Text shown:
+-------+

By Robert Preidt
The study included 150 Finnish women who had recently gone through menopause. Of those, 72 had seven or more moderate-to-severe hot flashes a day, while 78 had three or fewer mild hot flashes daily or no hot flashes.
In each group, half of the women were treated for six months with hormone therapy of various kinds, while the other half were given an inactive placebo with no hormones, according to the study published online Nov. 13 in the journal Menopause.
Among women with moderate-to-severe hot flashes, hormone therapy helped with menopause-related symptoms such as insomnia, memory and concentration problems, anxiety and fear, exhaustion, irritability, swelling, joint and muscle pain, hot flashes, vaginal dryness and general health, the investigators found.
However, hormone therapy provided no such benefits for women with mild or no hot flashes, the findings showed.

+-------+

Activity: Continue the news report on hormone therapy for women with hot flashes, starting right after its last sentence.

Material shown:
+-------+

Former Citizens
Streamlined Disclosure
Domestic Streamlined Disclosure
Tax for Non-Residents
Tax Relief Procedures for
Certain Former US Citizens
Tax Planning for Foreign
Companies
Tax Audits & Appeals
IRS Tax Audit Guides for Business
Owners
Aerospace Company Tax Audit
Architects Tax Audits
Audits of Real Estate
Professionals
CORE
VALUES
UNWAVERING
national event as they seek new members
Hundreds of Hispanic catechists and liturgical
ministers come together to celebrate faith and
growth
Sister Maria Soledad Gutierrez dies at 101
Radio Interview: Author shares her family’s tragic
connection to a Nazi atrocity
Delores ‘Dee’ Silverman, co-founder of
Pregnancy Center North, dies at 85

+-------+

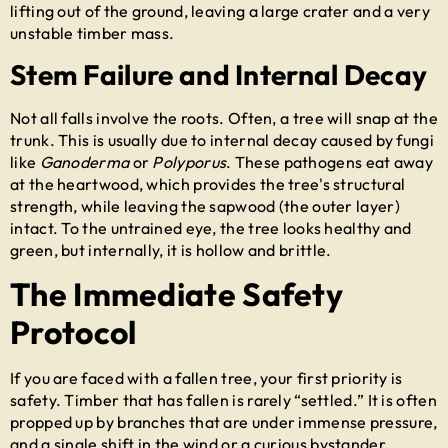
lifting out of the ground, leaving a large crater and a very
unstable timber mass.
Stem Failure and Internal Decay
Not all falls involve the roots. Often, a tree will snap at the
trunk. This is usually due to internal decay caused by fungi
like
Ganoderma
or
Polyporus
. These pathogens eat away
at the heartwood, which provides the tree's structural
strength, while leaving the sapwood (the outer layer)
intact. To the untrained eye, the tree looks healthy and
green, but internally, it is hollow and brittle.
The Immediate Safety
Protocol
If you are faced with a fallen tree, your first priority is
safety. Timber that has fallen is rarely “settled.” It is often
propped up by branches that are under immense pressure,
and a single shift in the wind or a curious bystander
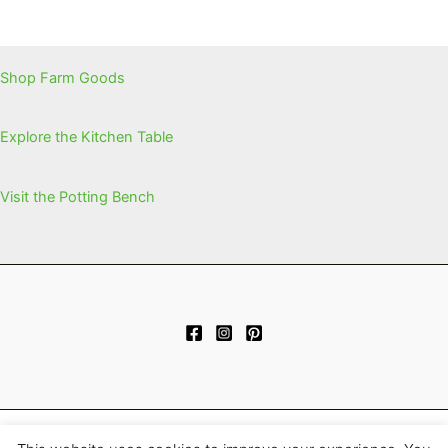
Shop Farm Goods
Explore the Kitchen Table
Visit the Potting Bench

+-------+

Written answer:
"There has been a long debate over this issue. This new, well-designed study puts forth good evidence that hormone therapy does not improve quality of life in recently menopausal women who do not have numerous hot flashes," Dr. Margery Gass, executive director of the North American Menopause Society, said in a society news release.
Hot flashes are episodes of intense, spreading heat experienced by some women after their monthly periods stop. Changing hormone levels are believed to cause hot flashes and other menopausal symptoms.
The researchers noted that the women in the study were white, healthy and lean, so the results may not apply to women in other racial/ethnic groups or those with other health conditions.